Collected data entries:
++++
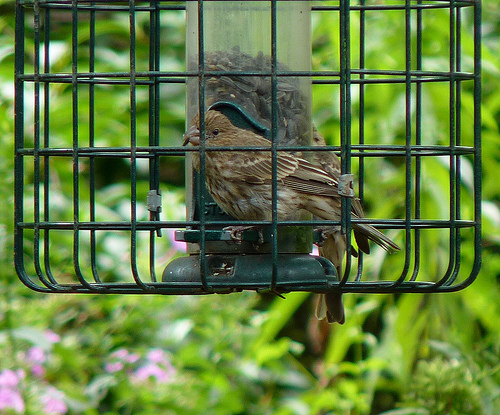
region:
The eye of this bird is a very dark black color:
[218, 101, 229, 166]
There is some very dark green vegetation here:
[237, 320, 287, 382]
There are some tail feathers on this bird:
[320, 185, 345, 242]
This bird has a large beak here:
[181, 131, 197, 153]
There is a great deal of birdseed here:
[231, 47, 271, 102]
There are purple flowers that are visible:
[7, 367, 24, 408]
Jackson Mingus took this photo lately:
[112, 40, 374, 411]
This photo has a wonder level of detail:
[78, 26, 404, 383]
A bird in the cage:
[216, 153, 267, 200]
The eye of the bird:
[212, 129, 218, 134]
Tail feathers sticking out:
[321, 297, 339, 314]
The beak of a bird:
[191, 129, 197, 140]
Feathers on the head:
[209, 111, 218, 119]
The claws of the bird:
[232, 227, 242, 231]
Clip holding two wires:
[342, 176, 349, 194]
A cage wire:
[14, 174, 20, 216]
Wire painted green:
[15, 180, 20, 219]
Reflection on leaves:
++++
__About this task__: Switch every instance of "cage" to "enclosure" in all of the records above and leave everything else unchanged. Omit the pictures from your answer.

__Answer to the exercise__:
region:
The eye of this bird is a very dark black color:
[218, 101, 229, 166]
There is some very dark green vegetation here:
[237, 320, 287, 382]
There are some tail feathers on this bird:
[320, 185, 345, 242]
This bird has a large beak here:
[181, 131, 197, 153]
There is a great deal of birdseed here:
[231, 47, 271, 102]
There are purple flowers that are visible:
[7, 367, 24, 408]
Jackson Mingus took this photo lately:
[112, 40, 374, 411]
This photo has a wonder level of detail:
[78, 26, 404, 383]
A bird in the enclosure:
[216, 153, 267, 200]
The eye of the bird:
[212, 129, 218, 134]
Tail feathers sticking out:
[321, 297, 339, 314]
The beak of a bird:
[191, 129, 197, 140]
Feathers on the head:
[209, 111, 218, 119]
The claws of the bird:
[232, 227, 242, 231]
Clip holding two wires:
[342, 176, 349, 194]
A enclosure wire:
[14, 174, 20, 216]
Wire painted green:
[15, 180, 20, 219]
Reflection on leaves:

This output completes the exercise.